(READING PASSAGE Opens)
Aug. 24, 1963 – During the Buddhist crisis, as a result of the Xá Lợi Pagoda raids, the US State Department cabled the United States Embassy, Saigon to encourage Army of the Republic of Vietnam generals to launch a coup against President Ngô Đình Diệm if he did not remove his brother Ngô Đình Nhu.

Aug. 24, 1964 – Gloria Jean Blanton of Excel, Ala. was named the winner of the Monroe County Maid of Cotton contest at the Monroeville Community House. Runner-up was Nancy Merriwether of Perdue Hill.

Aug. 24, 1969 - Company A of the Third Battalion, 196th Light Infantry Brigade refused the order of its commander, Lieutenant Eugene Schurtz Jr., to continue an attack that had been launched to reach a downed helicopter shot down in the Que Son valley, 30 miles south of Da Nang. The unit had been in fierce combat for five days against entrenched North Vietnamese forces and had taken heavy casualties. Schurtz called his battalion commander, Lieutenant Colonel Robert C. Bacon, and informed him that his men had refused to follow his order to move out because they had “simply had enough” and that they were “broken.” The unit eventually moved out when Bacon sent his executive officer and a sergeant to give Schurtz’s troops “a pep talk,” but when they reached the downed helicopter on August 25, they found all eight men aboard dead. Schurtz was relieved of his command and transferred to another assignment in the division. Neither he nor his men were disciplined. This case of “combat refusal,” as the Army described it, was reported widely in U.S. newspapers.
(READING PASSAGE Closes)
(AVAILABLE DATA Opens)
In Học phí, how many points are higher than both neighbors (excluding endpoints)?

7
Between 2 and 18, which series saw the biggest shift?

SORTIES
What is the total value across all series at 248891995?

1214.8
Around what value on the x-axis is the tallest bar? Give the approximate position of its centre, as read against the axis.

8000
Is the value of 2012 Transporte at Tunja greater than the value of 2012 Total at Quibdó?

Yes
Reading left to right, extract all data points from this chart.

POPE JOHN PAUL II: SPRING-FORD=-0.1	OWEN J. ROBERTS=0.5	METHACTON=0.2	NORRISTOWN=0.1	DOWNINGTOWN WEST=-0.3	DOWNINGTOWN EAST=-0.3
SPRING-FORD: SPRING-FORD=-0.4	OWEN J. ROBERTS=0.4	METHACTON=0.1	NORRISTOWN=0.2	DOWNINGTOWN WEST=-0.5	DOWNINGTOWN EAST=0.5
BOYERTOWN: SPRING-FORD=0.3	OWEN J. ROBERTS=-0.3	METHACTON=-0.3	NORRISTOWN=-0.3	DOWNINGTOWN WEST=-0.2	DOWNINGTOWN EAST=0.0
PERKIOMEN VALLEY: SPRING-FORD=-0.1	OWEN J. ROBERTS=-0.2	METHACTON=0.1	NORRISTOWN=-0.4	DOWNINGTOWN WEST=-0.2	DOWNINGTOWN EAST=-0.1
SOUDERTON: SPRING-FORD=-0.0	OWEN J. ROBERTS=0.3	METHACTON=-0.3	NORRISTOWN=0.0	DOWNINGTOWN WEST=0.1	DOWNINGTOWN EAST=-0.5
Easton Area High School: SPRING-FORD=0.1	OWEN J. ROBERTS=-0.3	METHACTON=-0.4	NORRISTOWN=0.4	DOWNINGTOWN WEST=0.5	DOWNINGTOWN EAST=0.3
(AVAILABLE DATA Closes)
PROBLEM DESCRIPTION: Which words of the August 24 history entries, reproduced verbatim, fall between "Aug. 24, 1963" and "of Perdue Hill.", inclusive?

TASK SOLUTION:
Aug. 24, 1963 – During the Buddhist crisis, as a result of the Xá Lợi Pagoda raids, the US State Department cabled the United States Embassy, Saigon to encourage Army of the Republic of Vietnam generals to launch a coup against President Ngô Đình Diệm if he did not remove his brother Ngô Đình Nhu.

Aug. 24, 1964 – Gloria Jean Blanton of Excel, Ala. was named the winner of the Monroe County Maid of Cotton contest at the Monroeville Community House. Runner-up was Nancy Merriwether of Perdue Hill.